Diffusée depuis le 21 mars 2025 sur Netflix, Go! suit un jeune sprinteur de Johannesburg propulsé dans un lycée d’élite. Une série tendue et politique sur la réussite, les fractures sociales et l’identité, portée par une narration nerveuse et lucide.
Depuis sa mise en ligne le 21 mars 2025 sur Netflix, Go! s’est imposée comme l’une des séries les plus regardées de la plateforme. Produite en Afrique du Sud par Ten30 Films, écrite par Thuli Zuma et réalisée par Tristan Holmes, elle plonge dans le quotidien tendu et contrasté d’un adolescent noir issu des quartiers populaires de Johannesburg. Avec un format court — six épisodes de 24 à 31 minutes — et une mise en scène nerveuse, elle capte l’attention dès les premières secondes.
Le héros, Siya « Bolt » Gumede, est un jeune sprinteur repéré pour ses talents athlétiques exceptionnels. Il décroche une bourse pour intégrer St. Judes, un lycée privé prestigieux de Johannesburg, réservé aux élites blanches et aisées. Mais le rêve de progression sociale se heurte vite à une réalité complexe, faite de racisme latent, de pressions familiales, de loyautés conflictuelles et de dérives urbaines. Le quotidien de Siya, incarné avec intensité par le jeune acteur Thandolwethu Zondi, oscille entre deux mondes : celui du mérite sportif et de l’avenir à construire, et celui, plus trouble, de son quartier, gangrené par la pauvreté et les logiques de survie.
La série déploie un double récit puissant : d’un côté, l’initiation d’un adolescent noir dans un espace codifié par les élites ; de l’autre, la tentation du repli et de la débrouille dans un environnement où l’on vit au jour le jour. Go! ne propose pas de morale facile. Elle interroge sans relâche : comment réussir sans trahir ? comment rêver quand tout autour semble voué à l’échec ? comment exister entre deux mondes qui s’excluent mutuellement ?
Visuellement, la série alterne entre le formalisme glacé du lycée et la chaleur chaotique du township, entre la course sur piste et les courses de rue. Chaque scène est construite pour faire sentir la vitesse, le risque, l’urgence. Le travail sur les cadres et les contrastes est saisissant. Les dialogues, entre anglais, zoulou et français (grâce à une excellente version doublée), sont d’une justesse rare. Aucun personnage n’est caricatural : la mère épuisée mais digne, le frère en marge, l’entraîneur ambigu, les camarades hostiles ou fascinés… tous participent à cette fresque sociale, sensible et tendue.
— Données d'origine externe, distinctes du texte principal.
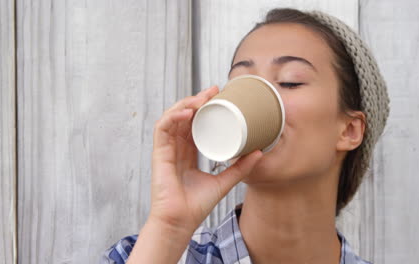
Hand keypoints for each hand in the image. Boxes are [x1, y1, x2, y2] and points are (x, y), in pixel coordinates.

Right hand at [149, 85, 262, 232]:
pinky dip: (173, 117)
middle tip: (214, 91)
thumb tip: (259, 153)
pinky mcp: (159, 153)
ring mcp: (166, 149)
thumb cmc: (196, 205)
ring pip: (172, 117)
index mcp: (189, 152)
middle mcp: (177, 148)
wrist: (181, 222)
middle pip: (184, 116)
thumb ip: (239, 168)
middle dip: (197, 100)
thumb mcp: (224, 181)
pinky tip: (188, 112)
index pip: (194, 123)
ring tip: (203, 98)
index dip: (204, 108)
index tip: (219, 96)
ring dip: (186, 104)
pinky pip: (162, 128)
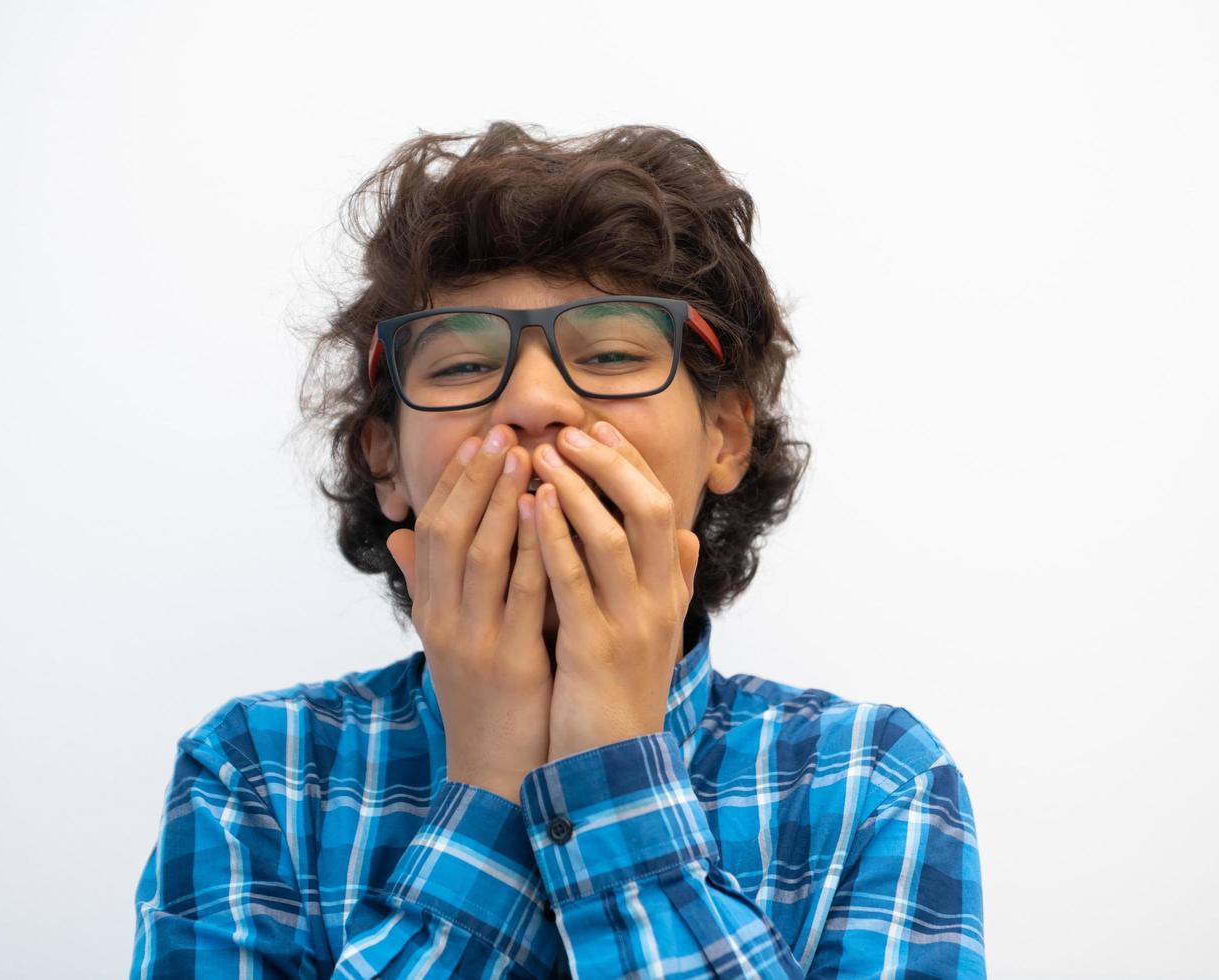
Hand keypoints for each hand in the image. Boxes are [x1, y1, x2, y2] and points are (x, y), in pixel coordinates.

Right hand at [385, 425, 551, 803]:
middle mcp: (445, 621)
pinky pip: (523, 595)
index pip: (435, 532)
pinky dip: (534, 549)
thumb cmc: (483, 698)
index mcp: (432, 612)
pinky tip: (549, 516)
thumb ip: (429, 585)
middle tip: (502, 433)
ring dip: (504, 502)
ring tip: (528, 457)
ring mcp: (476, 641)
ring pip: (484, 557)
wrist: (496, 772)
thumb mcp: (448, 639)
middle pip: (453, 534)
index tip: (478, 441)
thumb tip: (400, 536)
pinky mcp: (511, 662)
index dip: (454, 484)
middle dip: (477, 479)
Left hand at [529, 421, 701, 763]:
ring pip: (613, 540)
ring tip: (541, 456)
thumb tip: (688, 537)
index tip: (595, 428)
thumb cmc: (623, 695)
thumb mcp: (656, 635)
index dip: (629, 464)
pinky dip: (553, 540)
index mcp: (668, 593)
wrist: (615, 769)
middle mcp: (658, 603)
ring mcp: (630, 626)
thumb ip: (672, 584)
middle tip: (569, 431)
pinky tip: (530, 509)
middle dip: (610, 464)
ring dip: (578, 491)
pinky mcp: (595, 651)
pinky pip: (574, 584)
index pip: (660, 508)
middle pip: (650, 511)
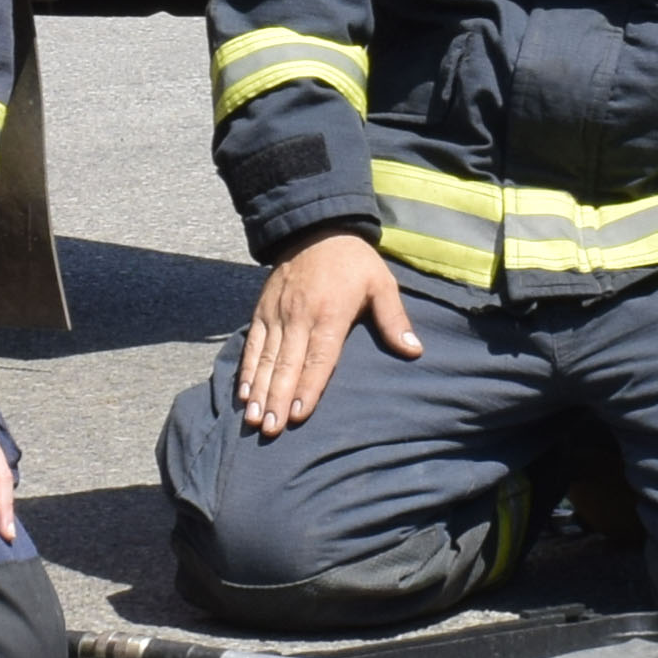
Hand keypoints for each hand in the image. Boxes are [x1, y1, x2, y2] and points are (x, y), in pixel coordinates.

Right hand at [239, 231, 415, 436]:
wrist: (315, 228)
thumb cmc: (353, 262)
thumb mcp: (381, 283)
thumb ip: (394, 319)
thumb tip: (414, 350)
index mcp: (330, 314)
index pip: (319, 358)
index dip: (308, 388)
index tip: (298, 415)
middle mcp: (299, 316)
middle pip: (287, 365)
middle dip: (277, 399)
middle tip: (269, 429)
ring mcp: (277, 314)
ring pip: (265, 359)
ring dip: (259, 390)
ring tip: (252, 418)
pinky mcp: (262, 310)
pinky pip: (253, 344)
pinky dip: (246, 369)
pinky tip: (242, 393)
Go! est un drame initiatique profondément politique qui dit l’Afrique du Sud d’aujourd’hui, avec ses inégalités héritées de l’apartheid, ses élans de modernité, ses contradictions internes. Mais son propos dépasse largement le cadre local. Ce que vit Siya, c’est aussi ce que vivent des milliers de jeunes à travers le monde : la pression de réussir, les conflits de loyauté, la difficulté d’habiter plusieurs mondes à la fois.
La bande-son, entre afrobeats et trap, soutient cette tension permanente entre espoir et désillusion. Le montage est incisif, parfois brutal, et le récit ne ménage ni son personnage principal ni le spectateur. Pas de paternalisme ici, mais une volonté de montrer, sans détour, ce que signifie grandir entre précarité et promesses creuses.
Disponible en version originale sous-titrée (français, anglais, allemand, turc, ukrainien, zoulou) et en version française intégrale, Go! s’inscrit dans la nouvelle vague de fictions africaines promues par Netflix, après Queen Sono, Blood & Water ou Shanty Town. Mais elle s’en distingue par son ancrage radical dans le quotidien, son ton plus sec, et son refus du spectaculaire facile.
Avec Go!, l’Afrique du Sud donne une leçon de narration : rapide, tendue, lucide. Une série qui court vite, mais qui prend le temps de dire l’essentiel. Le portrait sans concession d’une jeunesse debout, en déséquilibre, qui court pour exister, pour fuir, pour choisir. Une série qui marque.